「未経験は無理」は思い込みだった
不安を自信に変えた伴走者の存在

 いざ転職活動を始めたAさんでしたが、最初にぶつかったのは「未経験」の壁でした。彼女が希望していた総務の求人は、そのほとんどが「経験者募集」の文字で埋め尽くされていたのです。

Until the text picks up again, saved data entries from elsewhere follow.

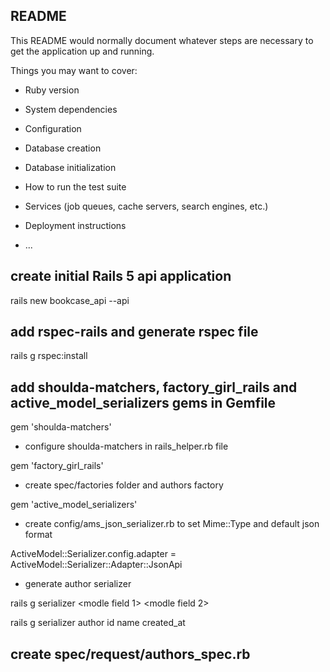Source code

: ## README

This README would normally document whatever steps are necessary to get the
application up and running.

Things you may want to cover:

* Ruby version

* System dependencies

* Configuration

* Database creation

* Database initialization

* How to run the test suite

* Services (job queues, cache servers, search engines, etc.)

* Deployment instructions

* ...

## create initial Rails 5 api application

rails new bookcase_api --api

## add rspec-rails and generate rspec file

rails g rspec:install

## add shoulda-matchers, factory_girl_rails and active_model_serializers gems in Gemfile

gem 'shoulda-matchers'

* configure shoulda-matchers in rails_helper.rb file

gem 'factory_girl_rails'

* create spec/factories folder and authors factory

gem 'active_model_serializers'

* create config/ams_json_serializer.rb to set Mime::Type and default json format

ActiveModel::Serializer.config.adapter = ActiveModel::Serializer::Adapter::JsonApi

* generate author serializer

rails g serializer <model name> <modle field 1> <modle field 2>

rails g serializer author id name created_at

## create spec/request/authors_spec.rb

「子どもがいる上に未経験なんて、希望した職種だけどやはり自分には無理かもしれない」

 諦めムードが漂う中、彼女を支えたのはキャリアアドバイザーの「たとえ未経験でも、応募していいのです!」という後押しでした。

 自分では「欠点」でしかないと思い込んでいたこれまでの来歴も、キャリアアドバイザーの目で見ればまったく違うものとして映ります。

 書類選考では、小さな子どもがいることをレジュメにどう記載すべきか、これまでの経験を新しい職種でどう生かしていけるのか。一つ一つを丁寧に整理していく過程を通して、Aさんは不安を「やってみよう」という前向きなエネルギーに変えることができました。

 また、面接対策のために、夫と休みが重なる土日の日中を戦略的に活用。自分の時間を確保して、自身のスキルを言語化するだけでなく、資料の読み込みやキャリアアドバイザーへの電話相談を重ねるなど、集中して面接の準備を進めました。

 結果、未経験というハンディをはねのけ、見事内定を勝ち取ることができたのです。

背伸びをせず
「できないことの乗り越え方」を提示

 Aさんが、転職前の営業事務という仕事から、未経験の総務の仕事で内定を得られた最大の要因は、等身大の自分をさらけ出した上で、その先にある「成長の道筋」を企業に示せたことにあります。未経験の職種に挑む際、多くの人は自分を大きく見せようとしてしまいがちです。

 しかしAさんは、面接において「今の自分にできないこと」を素直に認めた上で、過去の経験を引用しながら「どうすればできるようになるか」という克服のプロセスを具体的に伝えました。この誠実な姿勢が、企業側に「この人なら未知の課題も乗り越えて活躍してくれそうだ」という強い期待感を抱かせたのです。

キャリアのモヤモヤを晴らす
三つの視点

 今回のAさんの事例から、私たちは何を学べるでしょうか。今の環境を変えたいと思いながら、なかなか初めの一歩が踏み出せないという読者の皆さんに、三つの視点を整理しました。

1. 「できないこと」を、学ぶ覚悟に変換する

 未経験の仕事に挑戦するとき、経験がないことに落ち込む必要はありません。大切なのは、今の自分が持つ武器(できること)に自信を持つ一方で、足りない部分を「どう補うか」という学習のプロセスを描くことです。

「どうすればできるようになるか」を前向きに語れる人は、企業にとって非常に魅力的な人材に映ります。